Outlook for the coming financial year would see normalization of business activities, after facing challenges in the past few years assuming there will be no adverse events. The Companys present business operations are preponderantly that of an investment company, future of which largely depends upon financial and capital markets. The management is optimistic about the future outlook of the Company.

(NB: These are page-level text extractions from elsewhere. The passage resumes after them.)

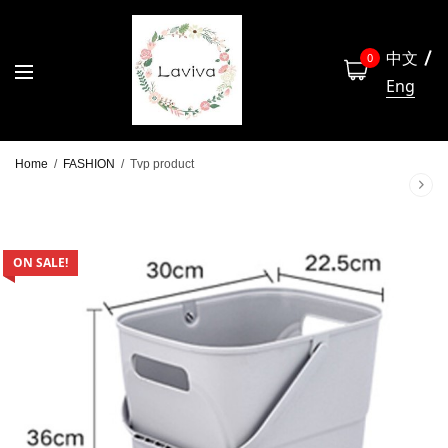
中文
0
Eng
Home
/
FASHION
/
Tvp product
ON SALE!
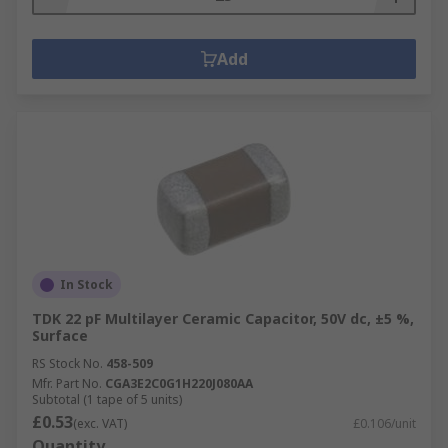
Add
In Stock
TDK 22 pF Multilayer Ceramic Capacitor, 50V dc, ±5 %,
Surface
RS Stock No.
458-509
Mfr. Part No.
CGA3E2C0G1H220J080AA
Subtotal (1 tape of 5 units)
£0.53
(exc. VAT)
£0.106/unit
Quantity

The Company will expand its activities, consistent with its status as a NBFC.

Cautionary Statement

Statements in this Management Discussion and Analysis describing the Companys objectives, projections, estimates and expectations may be ‘forward looking within the meaning of applicable laws and regulations. Actual results may differ from those expressed or implied. Important factors that could make a difference to the Companys operations include changes in Government regulations and tax regime, economic developments within India and abroad, financial markets, etc The Company assumes no responsibility in respect of forward-looking statements that may be revised or modified in future on the basis of subsequent developments, information or events. The financial statements are prepared in accordance with the Indian Accounting Standards (Ind AS) notified under Section 133 of the Companies Act, 2013 read with Companies (Accounts) Rules, 2014. The management of the Company has used estimates and judgments relating to the financial statements on a prudent and reasonable basis, in order that the financial statements reflect a true and fair manner, the state of affairs and profit/ loss for the year. The narrative on our financial condition and result of operations should be read together with our audited consolidated financial statements and the notes to these statements included in the Annual Report.